--- DATASET RECORDS ---
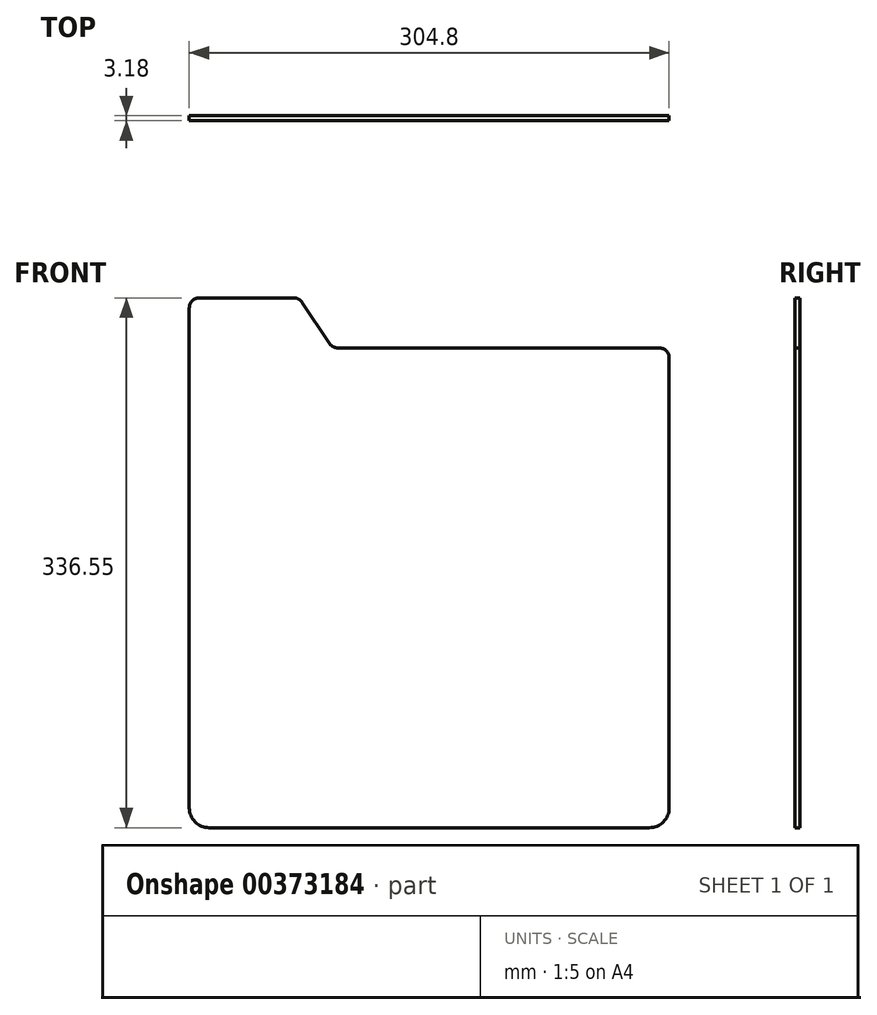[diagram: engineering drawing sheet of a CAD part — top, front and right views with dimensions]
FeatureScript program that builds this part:
annotation { "Feature Type Name" : "Feature", "Feature Type Description" : "" }
export const myFeature = defineFeature(function(context is Context, id is Id, definition is map)
    precondition{}
    {
        {
            var Q0;
            Q0=qCreatedBy(makeId("Front.planeOp"),FACE);
            var sketch = newSketch(context, id + "F0", { "sketchPlane" : qUnion([Q0])});
            skLineSegment(sketch, "E0.top", {"start": v(-152.4, -152.4) * mm, "end": v(152.4, -152.4) * mm});
            skLineSegment(sketch, "E0.left", {"start": v(-152.4, 152.4) * mm, "end": v(-152.4, -152.4) * mm});
            skLineSegment(sketch, "E0.right", {"start": v(152.4, 152.4) * mm, "end": v(152.4, -152.4) * mm});
            skPoint(sketch, "E0.middle", {"position": v(0, 0) * mm});
            skLineSegment(sketch, "E1.top", {"start": v(-152.4, 184.15) * mm, "end": v(-82.55, 184.15) * mm});
            skLineSegment(sketch, "E1.left", {"start": v(-152.4, 152.4) * mm, "end": v(-152.4, 184.15) * mm});
            skLineSegment(sketch, "E2.trimOffspring", {"start": v(-61.47, 152.4) * mm, "end": v(152.4, 152.4) * mm});
            skLineSegment(sketch, "E3", {"start": v(-82.55, 184.15) * mm, "end": v(-61.47, 152.4) * mm});
            skSolve(sketch);
        }
        {
            var Q0;
            Q0=makeQuery(id+"F0.imprint","IMPRINT",FACE,{"disambiguationData":[TD([[makeQuery(id+"F0.imprint","IMPRINT",EDGE,{"derivedFrom":sQuery(id+"F0.wireOp",EDGE,"E0.top")}),1.0]])]});
            extrude(context, id + "F1", {"entities" : qUnion([Q0]), "endBound" : BoundingType.SYMMETRIC, "depth" : 3.17 * mm});
        }
        {
            var Q0;
            Q0=makeQuery(id+"F1.opExtrude","SWEPT_EDGE",EDGE,{"disambiguationData":[OSD([sQuery(id+"F0.wireOp",EDGE,"E0.right"),sQuery(id+"F0.wireOp",EDGE,"E2.trimOffspring")])]});
            var Q1;
            Q1=makeQuery(id+"F1.opExtrude","SWEPT_EDGE",EDGE,{"disambiguationData":[OSD([sQuery(id+"F0.wireOp",EDGE,"sXBlhq2e-Az9E-PsWb-R7RK-MqVsCuO4aR0d"),sQuery(id+"F0.wireOp",EDGE,"E2.trimOffspring")])]});
            var Q2;
            Q2=makeQuery(id+"F1.opExtrude","SWEPT_EDGE",EDGE,{"disambiguationData":[OSD([sQuery(id+"F0.wireOp",EDGE,"E1.top"),sQuery(id+"F0.wireOp",EDGE,"sXBlhq2e-Az9E-PsWb-R7RK-MqVsCuO4aR0d")])]});
            var Q3;
            Q3=makeQuery(id+"F1.opExtrude","SWEPT_EDGE",EDGE,{"disambiguationData":[OSD([sQuery(id+"F0.wireOp",EDGE,"E1.top"),sQuery(id+"F0.wireOp",EDGE,"E1.left")])]});
            fillet(context, id + "F2", {"entities" : qUnion([Q0, Q1, Q2, Q3]), "radius" : 6.35 * mm, "tangentPropagation" : true, "allowEdgeOverflow" : false});
        }
        {
            var Q0;
            Q0=makeQuery(id+"F1.opExtrude","SWEPT_EDGE",EDGE,{"disambiguationData":[OSD([sQuery(id+"F0.wireOp",EDGE,"E0.top"),sQuery(id+"F0.wireOp",EDGE,"E0.right")])]});
            var Q1;
            Q1=makeQuery(id+"F1.opExtrude","SWEPT_EDGE",EDGE,{"disambiguationData":[OSD([sQuery(id+"F0.wireOp",EDGE,"E0.top"),sQuery(id+"F0.wireOp",EDGE,"E0.left")])]});
            fillet(context, id + "F3", {"entities" : qUnion([Q0, Q1]), "radius" : 12.7 * mm, "tangentPropagation" : true, "allowEdgeOverflow" : false});
        }
    });
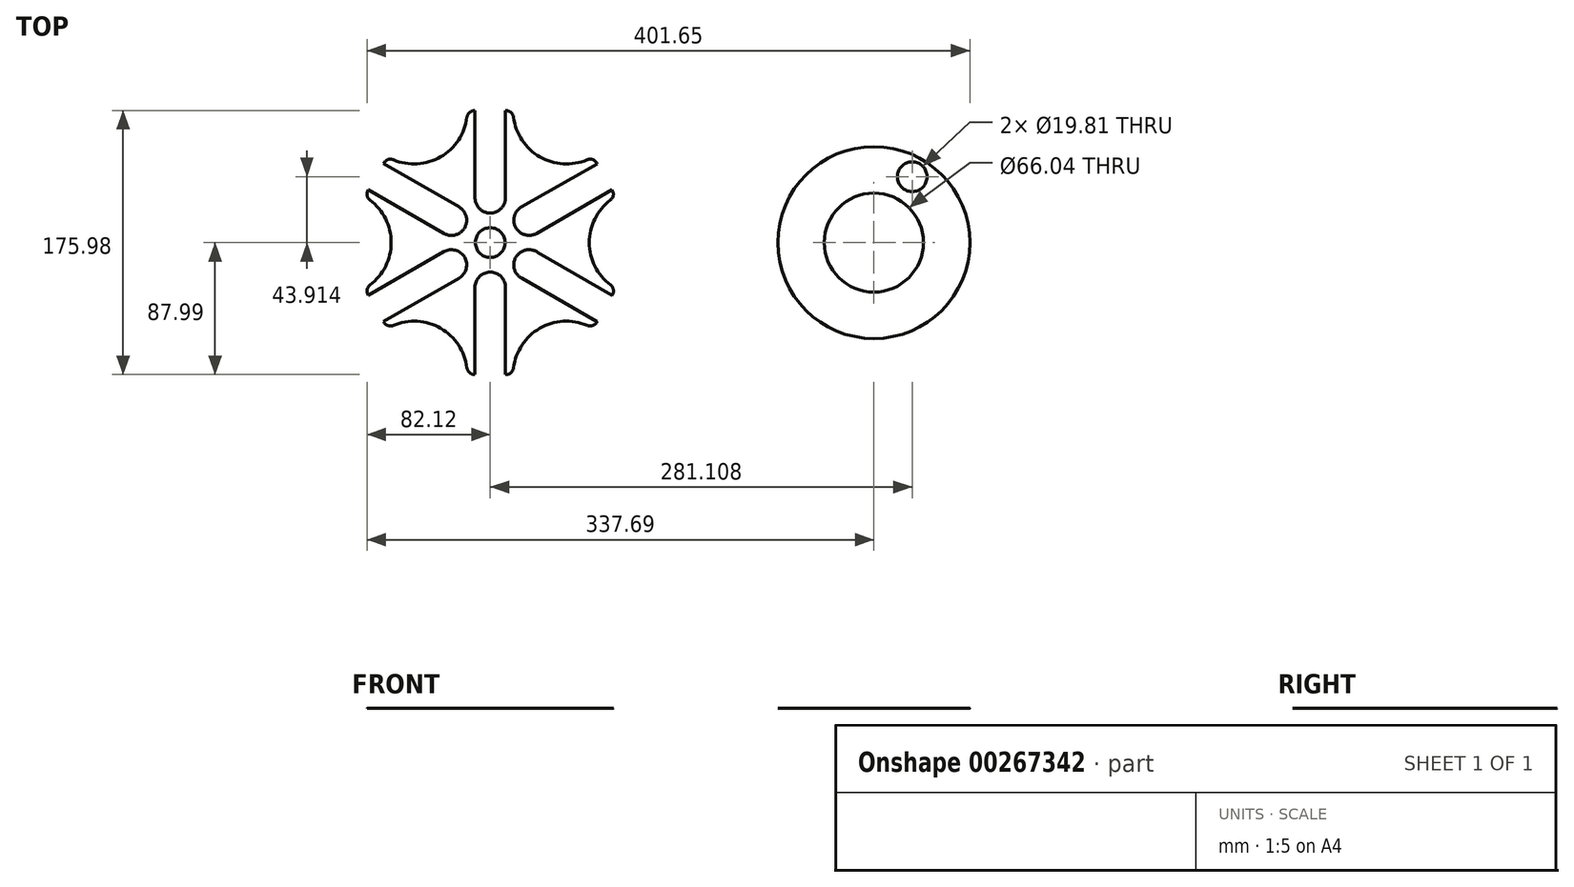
---
Reproduce the listing above in full, character for character, but leave out the pictures.

- EXPECTED OUTPUT -
[diagram: engineering drawing sheet of a CAD part — top, front and right views with dimensions]
FeatureScript program that builds this part:
annotation { "Feature Type Name" : "Feature", "Feature Type Description" : "" }
export const myFeature = defineFeature(function(context is Context, id is Id, definition is map)
    precondition{}
    {
        {
            var Q0;
            Q0=qCreatedBy(makeId("Front.planeOp"),FACE);
            var sketch = newSketch(context, id + "F0", { "sketchPlane" : qUnion([Q0])});
            skLineSegment(sketch, "E0.top", {"start": v(-152.4, -152.4) * mm, "end": v(152.4, -152.4) * mm});
            skLineSegment(sketch, "E0.left", {"start": v(-152.4, 152.4) * mm, "end": v(-152.4, -152.4) * mm});
            skLineSegment(sketch, "E0.right", {"start": v(152.4, 152.4) * mm, "end": v(152.4, -152.4) * mm});
            skPoint(sketch, "E0.middle", {"position": v(0, 0) * mm});
            skLineSegment(sketch, "E1.top", {"start": v(-152.4, 184.15) * mm, "end": v(-82.55, 184.15) * mm});
            skLineSegment(sketch, "E1.left", {"start": v(-152.4, 152.4) * mm, "end": v(-152.4, 184.15) * mm});
            skLineSegment(sketch, "E2.trimOffspring", {"start": v(-61.47, 152.4) * mm, "end": v(152.4, 152.4) * mm});
            skLineSegment(sketch, "E3", {"start": v(-82.55, 184.15) * mm, "end": v(-61.47, 152.4) * mm});
            skSolve(sketch);
        }
        {
            var Q0;
            Q0=makeQuery(id+"F0.imprint","IMPRINT",FACE,{"disambiguationData":[TD([[makeQuery(id+"F0.imprint","IMPRINT",EDGE,{"derivedFrom":sQuery(id+"F0.wireOp",EDGE,"E0.top")}),1.0]])]});
            extrude(context, id + "F1", {"entities" : qUnion([Q0]), "endBound" : BoundingType.SYMMETRIC, "depth" : 3.17 * mm});
        }
        {
            var Q0;
            Q0=makeQuery(id+"F1.opExtrude","SWEPT_EDGE",EDGE,{"disambiguationData":[OSD([sQuery(id+"F0.wireOp",EDGE,"E0.right"),sQuery(id+"F0.wireOp",EDGE,"E2.trimOffspring")])]});
            var Q1;
            Q1=makeQuery(id+"F1.opExtrude","SWEPT_EDGE",EDGE,{"disambiguationData":[OSD([sQuery(id+"F0.wireOp",EDGE,"sXBlhq2e-Az9E-PsWb-R7RK-MqVsCuO4aR0d"),sQuery(id+"F0.wireOp",EDGE,"E2.trimOffspring")])]});
            var Q2;
            Q2=makeQuery(id+"F1.opExtrude","SWEPT_EDGE",EDGE,{"disambiguationData":[OSD([sQuery(id+"F0.wireOp",EDGE,"E1.top"),sQuery(id+"F0.wireOp",EDGE,"sXBlhq2e-Az9E-PsWb-R7RK-MqVsCuO4aR0d")])]});
            var Q3;
            Q3=makeQuery(id+"F1.opExtrude","SWEPT_EDGE",EDGE,{"disambiguationData":[OSD([sQuery(id+"F0.wireOp",EDGE,"E1.top"),sQuery(id+"F0.wireOp",EDGE,"E1.left")])]});
            fillet(context, id + "F2", {"entities" : qUnion([Q0, Q1, Q2, Q3]), "radius" : 6.35 * mm, "tangentPropagation" : true, "allowEdgeOverflow" : false});
        }
        {
            var Q0;
            Q0=makeQuery(id+"F1.opExtrude","SWEPT_EDGE",EDGE,{"disambiguationData":[OSD([sQuery(id+"F0.wireOp",EDGE,"E0.top"),sQuery(id+"F0.wireOp",EDGE,"E0.right")])]});
            var Q1;
            Q1=makeQuery(id+"F1.opExtrude","SWEPT_EDGE",EDGE,{"disambiguationData":[OSD([sQuery(id+"F0.wireOp",EDGE,"E0.top"),sQuery(id+"F0.wireOp",EDGE,"E0.left")])]});
            fillet(context, id + "F3", {"entities" : qUnion([Q0, Q1]), "radius" : 12.7 * mm, "tangentPropagation" : true, "allowEdgeOverflow" : false});
        }
    });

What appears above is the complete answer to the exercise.